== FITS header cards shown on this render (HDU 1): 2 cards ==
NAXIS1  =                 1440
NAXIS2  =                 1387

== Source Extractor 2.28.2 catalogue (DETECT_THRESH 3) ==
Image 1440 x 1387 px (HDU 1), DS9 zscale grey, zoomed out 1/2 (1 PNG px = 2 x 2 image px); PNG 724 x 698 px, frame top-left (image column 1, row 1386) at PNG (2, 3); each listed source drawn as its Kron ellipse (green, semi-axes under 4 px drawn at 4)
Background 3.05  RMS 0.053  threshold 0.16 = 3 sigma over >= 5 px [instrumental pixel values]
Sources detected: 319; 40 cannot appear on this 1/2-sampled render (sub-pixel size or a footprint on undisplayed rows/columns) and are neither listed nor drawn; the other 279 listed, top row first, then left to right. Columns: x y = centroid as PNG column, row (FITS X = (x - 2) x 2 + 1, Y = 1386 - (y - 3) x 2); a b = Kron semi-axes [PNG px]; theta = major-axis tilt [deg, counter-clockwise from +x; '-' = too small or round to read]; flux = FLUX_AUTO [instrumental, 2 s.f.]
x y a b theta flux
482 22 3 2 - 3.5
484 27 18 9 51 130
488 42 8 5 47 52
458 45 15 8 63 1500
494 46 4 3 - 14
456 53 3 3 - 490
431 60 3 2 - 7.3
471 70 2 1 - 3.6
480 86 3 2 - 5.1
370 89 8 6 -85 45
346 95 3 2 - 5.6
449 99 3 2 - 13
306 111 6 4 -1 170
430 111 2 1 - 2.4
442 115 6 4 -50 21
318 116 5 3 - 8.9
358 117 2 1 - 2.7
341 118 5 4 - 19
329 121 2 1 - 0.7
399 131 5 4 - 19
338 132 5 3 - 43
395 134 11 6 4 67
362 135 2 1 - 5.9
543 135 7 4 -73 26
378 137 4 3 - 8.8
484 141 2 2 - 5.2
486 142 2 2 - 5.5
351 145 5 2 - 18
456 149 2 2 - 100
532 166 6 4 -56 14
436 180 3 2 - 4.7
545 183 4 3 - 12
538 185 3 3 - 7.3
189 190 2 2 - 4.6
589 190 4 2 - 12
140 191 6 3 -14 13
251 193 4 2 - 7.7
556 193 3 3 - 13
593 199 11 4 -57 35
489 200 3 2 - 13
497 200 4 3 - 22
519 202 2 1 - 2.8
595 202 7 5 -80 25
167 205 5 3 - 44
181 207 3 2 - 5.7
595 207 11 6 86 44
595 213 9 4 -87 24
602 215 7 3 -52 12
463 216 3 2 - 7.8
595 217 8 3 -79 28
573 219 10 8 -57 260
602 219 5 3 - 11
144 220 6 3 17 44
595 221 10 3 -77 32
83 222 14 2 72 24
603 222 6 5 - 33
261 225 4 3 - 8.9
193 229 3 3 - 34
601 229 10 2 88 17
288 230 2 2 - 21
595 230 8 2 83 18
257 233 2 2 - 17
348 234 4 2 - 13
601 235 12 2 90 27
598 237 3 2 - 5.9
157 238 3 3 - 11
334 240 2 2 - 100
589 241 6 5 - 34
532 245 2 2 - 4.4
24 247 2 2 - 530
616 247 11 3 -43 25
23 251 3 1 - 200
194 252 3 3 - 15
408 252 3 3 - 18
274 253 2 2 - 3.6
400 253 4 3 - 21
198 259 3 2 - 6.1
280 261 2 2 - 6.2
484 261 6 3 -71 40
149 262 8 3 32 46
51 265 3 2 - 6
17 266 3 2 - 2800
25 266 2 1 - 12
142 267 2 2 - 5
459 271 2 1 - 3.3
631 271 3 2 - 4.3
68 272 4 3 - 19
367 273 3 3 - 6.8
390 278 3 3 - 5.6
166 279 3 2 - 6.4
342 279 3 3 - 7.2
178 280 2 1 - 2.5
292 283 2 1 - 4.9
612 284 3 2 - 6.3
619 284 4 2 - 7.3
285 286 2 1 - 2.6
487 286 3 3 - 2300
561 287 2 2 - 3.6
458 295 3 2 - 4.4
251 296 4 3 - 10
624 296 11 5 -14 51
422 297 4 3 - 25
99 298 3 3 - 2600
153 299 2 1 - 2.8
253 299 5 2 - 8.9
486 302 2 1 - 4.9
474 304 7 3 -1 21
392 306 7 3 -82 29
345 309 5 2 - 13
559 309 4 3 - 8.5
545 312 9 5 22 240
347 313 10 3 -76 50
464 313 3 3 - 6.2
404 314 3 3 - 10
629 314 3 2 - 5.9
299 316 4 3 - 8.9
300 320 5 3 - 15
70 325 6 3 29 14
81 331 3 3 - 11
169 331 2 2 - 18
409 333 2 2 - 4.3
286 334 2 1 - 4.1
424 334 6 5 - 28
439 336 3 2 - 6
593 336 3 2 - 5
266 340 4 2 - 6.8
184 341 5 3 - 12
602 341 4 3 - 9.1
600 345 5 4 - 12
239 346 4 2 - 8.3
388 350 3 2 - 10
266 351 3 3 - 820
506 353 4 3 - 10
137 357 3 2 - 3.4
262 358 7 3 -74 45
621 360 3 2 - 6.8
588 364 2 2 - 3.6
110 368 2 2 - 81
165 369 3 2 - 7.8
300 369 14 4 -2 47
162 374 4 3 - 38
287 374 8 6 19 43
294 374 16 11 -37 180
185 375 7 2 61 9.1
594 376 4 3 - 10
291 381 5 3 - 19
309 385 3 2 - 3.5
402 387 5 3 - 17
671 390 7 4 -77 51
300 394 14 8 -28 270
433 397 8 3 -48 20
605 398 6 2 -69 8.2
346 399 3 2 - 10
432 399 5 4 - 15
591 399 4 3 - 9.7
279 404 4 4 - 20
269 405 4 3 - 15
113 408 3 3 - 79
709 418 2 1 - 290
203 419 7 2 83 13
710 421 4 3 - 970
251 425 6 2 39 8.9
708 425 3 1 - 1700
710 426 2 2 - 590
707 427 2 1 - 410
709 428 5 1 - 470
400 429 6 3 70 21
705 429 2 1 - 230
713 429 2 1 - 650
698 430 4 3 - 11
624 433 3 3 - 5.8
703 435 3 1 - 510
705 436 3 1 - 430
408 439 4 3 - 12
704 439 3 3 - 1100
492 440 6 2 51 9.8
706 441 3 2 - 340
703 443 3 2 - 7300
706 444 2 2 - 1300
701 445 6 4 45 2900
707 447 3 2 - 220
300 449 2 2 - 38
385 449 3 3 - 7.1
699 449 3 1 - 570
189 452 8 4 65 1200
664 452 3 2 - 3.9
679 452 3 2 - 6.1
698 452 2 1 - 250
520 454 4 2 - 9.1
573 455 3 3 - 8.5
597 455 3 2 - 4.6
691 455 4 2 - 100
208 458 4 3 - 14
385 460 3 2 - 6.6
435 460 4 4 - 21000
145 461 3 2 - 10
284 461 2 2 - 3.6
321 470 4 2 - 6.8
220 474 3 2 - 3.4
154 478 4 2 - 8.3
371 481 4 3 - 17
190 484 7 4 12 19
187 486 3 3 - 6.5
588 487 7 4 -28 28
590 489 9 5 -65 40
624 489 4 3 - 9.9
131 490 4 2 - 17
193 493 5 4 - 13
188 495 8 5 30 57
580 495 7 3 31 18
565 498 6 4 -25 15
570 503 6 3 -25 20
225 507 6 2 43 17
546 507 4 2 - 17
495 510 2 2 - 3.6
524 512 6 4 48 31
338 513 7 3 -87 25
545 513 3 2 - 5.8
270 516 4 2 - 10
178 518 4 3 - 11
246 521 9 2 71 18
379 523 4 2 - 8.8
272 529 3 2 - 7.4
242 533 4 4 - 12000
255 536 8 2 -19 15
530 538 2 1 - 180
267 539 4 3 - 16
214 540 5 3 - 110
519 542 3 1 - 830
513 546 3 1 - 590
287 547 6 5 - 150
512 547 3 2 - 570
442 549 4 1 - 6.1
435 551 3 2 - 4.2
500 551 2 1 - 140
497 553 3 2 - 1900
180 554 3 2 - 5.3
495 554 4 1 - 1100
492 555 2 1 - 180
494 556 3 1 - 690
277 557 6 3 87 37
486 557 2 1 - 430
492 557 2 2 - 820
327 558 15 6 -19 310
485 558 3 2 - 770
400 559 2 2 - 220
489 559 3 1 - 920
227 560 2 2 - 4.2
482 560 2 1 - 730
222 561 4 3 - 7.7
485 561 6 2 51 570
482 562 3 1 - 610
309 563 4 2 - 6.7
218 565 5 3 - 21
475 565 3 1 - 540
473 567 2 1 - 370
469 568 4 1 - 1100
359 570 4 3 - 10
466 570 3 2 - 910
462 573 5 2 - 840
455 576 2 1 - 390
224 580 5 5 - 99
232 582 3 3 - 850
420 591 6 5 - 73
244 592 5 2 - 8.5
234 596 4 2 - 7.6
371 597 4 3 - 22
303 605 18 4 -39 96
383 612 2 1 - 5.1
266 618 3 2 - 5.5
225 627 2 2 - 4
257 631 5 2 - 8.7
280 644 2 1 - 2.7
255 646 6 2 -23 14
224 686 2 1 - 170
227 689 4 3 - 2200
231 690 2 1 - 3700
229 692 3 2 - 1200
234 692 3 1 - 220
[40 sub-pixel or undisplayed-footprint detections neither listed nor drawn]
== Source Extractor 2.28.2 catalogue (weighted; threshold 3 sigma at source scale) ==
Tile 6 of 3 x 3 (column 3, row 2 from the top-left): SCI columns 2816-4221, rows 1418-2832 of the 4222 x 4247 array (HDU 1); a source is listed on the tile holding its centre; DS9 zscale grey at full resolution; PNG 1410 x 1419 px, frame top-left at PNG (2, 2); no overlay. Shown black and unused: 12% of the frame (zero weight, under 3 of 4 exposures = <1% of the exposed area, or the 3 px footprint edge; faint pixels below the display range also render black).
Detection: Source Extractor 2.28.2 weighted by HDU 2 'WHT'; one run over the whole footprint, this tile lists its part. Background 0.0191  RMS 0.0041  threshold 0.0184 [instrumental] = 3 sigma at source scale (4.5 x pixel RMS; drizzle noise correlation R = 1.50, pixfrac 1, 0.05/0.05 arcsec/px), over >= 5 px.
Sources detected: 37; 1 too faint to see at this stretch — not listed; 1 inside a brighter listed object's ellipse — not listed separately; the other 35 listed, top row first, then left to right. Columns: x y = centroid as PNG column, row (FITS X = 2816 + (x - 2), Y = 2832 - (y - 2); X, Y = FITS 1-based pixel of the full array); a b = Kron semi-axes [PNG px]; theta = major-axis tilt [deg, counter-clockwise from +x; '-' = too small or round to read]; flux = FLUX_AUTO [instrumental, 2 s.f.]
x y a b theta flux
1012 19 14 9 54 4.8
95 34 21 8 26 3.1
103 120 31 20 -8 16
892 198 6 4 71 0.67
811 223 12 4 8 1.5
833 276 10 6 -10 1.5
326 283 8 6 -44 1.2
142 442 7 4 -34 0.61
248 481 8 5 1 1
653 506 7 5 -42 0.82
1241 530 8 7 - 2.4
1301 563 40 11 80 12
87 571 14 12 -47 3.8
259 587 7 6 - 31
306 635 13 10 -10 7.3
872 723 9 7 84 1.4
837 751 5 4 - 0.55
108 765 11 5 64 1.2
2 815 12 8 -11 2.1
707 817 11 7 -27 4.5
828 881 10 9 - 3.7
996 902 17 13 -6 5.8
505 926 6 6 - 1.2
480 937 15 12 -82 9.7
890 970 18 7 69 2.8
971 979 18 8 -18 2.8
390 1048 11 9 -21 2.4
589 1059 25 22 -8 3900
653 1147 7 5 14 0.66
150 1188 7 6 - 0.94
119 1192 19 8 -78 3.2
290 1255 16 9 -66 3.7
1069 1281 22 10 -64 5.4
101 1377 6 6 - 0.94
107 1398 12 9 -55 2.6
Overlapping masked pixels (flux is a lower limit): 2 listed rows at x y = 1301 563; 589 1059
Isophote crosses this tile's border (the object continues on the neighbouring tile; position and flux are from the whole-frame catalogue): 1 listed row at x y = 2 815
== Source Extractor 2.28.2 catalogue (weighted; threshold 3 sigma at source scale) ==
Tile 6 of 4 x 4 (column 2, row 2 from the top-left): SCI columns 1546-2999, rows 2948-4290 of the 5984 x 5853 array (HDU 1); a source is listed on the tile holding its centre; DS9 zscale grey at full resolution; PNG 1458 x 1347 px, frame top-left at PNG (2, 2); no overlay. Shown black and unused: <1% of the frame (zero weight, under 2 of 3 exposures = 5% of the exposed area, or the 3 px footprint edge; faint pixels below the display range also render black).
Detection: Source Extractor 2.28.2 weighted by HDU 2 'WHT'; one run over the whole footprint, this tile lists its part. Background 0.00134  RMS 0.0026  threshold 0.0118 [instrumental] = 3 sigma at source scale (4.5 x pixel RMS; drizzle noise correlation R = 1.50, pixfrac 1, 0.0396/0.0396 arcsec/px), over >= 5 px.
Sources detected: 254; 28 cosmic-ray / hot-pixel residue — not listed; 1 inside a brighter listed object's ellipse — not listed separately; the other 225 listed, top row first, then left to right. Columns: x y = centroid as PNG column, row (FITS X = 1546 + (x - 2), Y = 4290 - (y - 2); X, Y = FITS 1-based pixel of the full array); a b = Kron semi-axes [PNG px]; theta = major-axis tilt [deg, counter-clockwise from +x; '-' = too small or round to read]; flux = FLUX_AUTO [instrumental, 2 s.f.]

==================================================

**Task prompt**.
Replace "threshold" with "cutoff" in the part of the records that opens with the line containing "2.28.2 catalogue (DETECT_THRESH" and closes with the line containing "436 180 3 2 - 4.7", and give only that part, otherwise unchanged.

**Correct answer**.
== Source Extractor 2.28.2 catalogue (DETECT_THRESH 3) ==
Image 1440 x 1387 px (HDU 1), DS9 zscale grey, zoomed out 1/2 (1 PNG px = 2 x 2 image px); PNG 724 x 698 px, frame top-left (image column 1, row 1386) at PNG (2, 3); each listed source drawn as its Kron ellipse (green, semi-axes under 4 px drawn at 4)
Background 3.05  RMS 0.053  cutoff 0.16 = 3 sigma over >= 5 px [instrumental pixel values]
Sources detected: 319; 40 cannot appear on this 1/2-sampled render (sub-pixel size or a footprint on undisplayed rows/columns) and are neither listed nor drawn; the other 279 listed, top row first, then left to right. Columns: x y = centroid as PNG column, row (FITS X = (x - 2) x 2 + 1, Y = 1386 - (y - 3) x 2); a b = Kron semi-axes [PNG px]; theta = major-axis tilt [deg, counter-clockwise from +x; '-' = too small or round to read]; flux = FLUX_AUTO [instrumental, 2 s.f.]
x y a b theta flux
482 22 3 2 - 3.5
484 27 18 9 51 130
488 42 8 5 47 52
458 45 15 8 63 1500
494 46 4 3 - 14
456 53 3 3 - 490
431 60 3 2 - 7.3
471 70 2 1 - 3.6
480 86 3 2 - 5.1
370 89 8 6 -85 45
346 95 3 2 - 5.6
449 99 3 2 - 13
306 111 6 4 -1 170
430 111 2 1 - 2.4
442 115 6 4 -50 21
318 116 5 3 - 8.9
358 117 2 1 - 2.7
341 118 5 4 - 19
329 121 2 1 - 0.7
399 131 5 4 - 19
338 132 5 3 - 43
395 134 11 6 4 67
362 135 2 1 - 5.9
543 135 7 4 -73 26
378 137 4 3 - 8.8
484 141 2 2 - 5.2
486 142 2 2 - 5.5
351 145 5 2 - 18
456 149 2 2 - 100
532 166 6 4 -56 14
436 180 3 2 - 4.7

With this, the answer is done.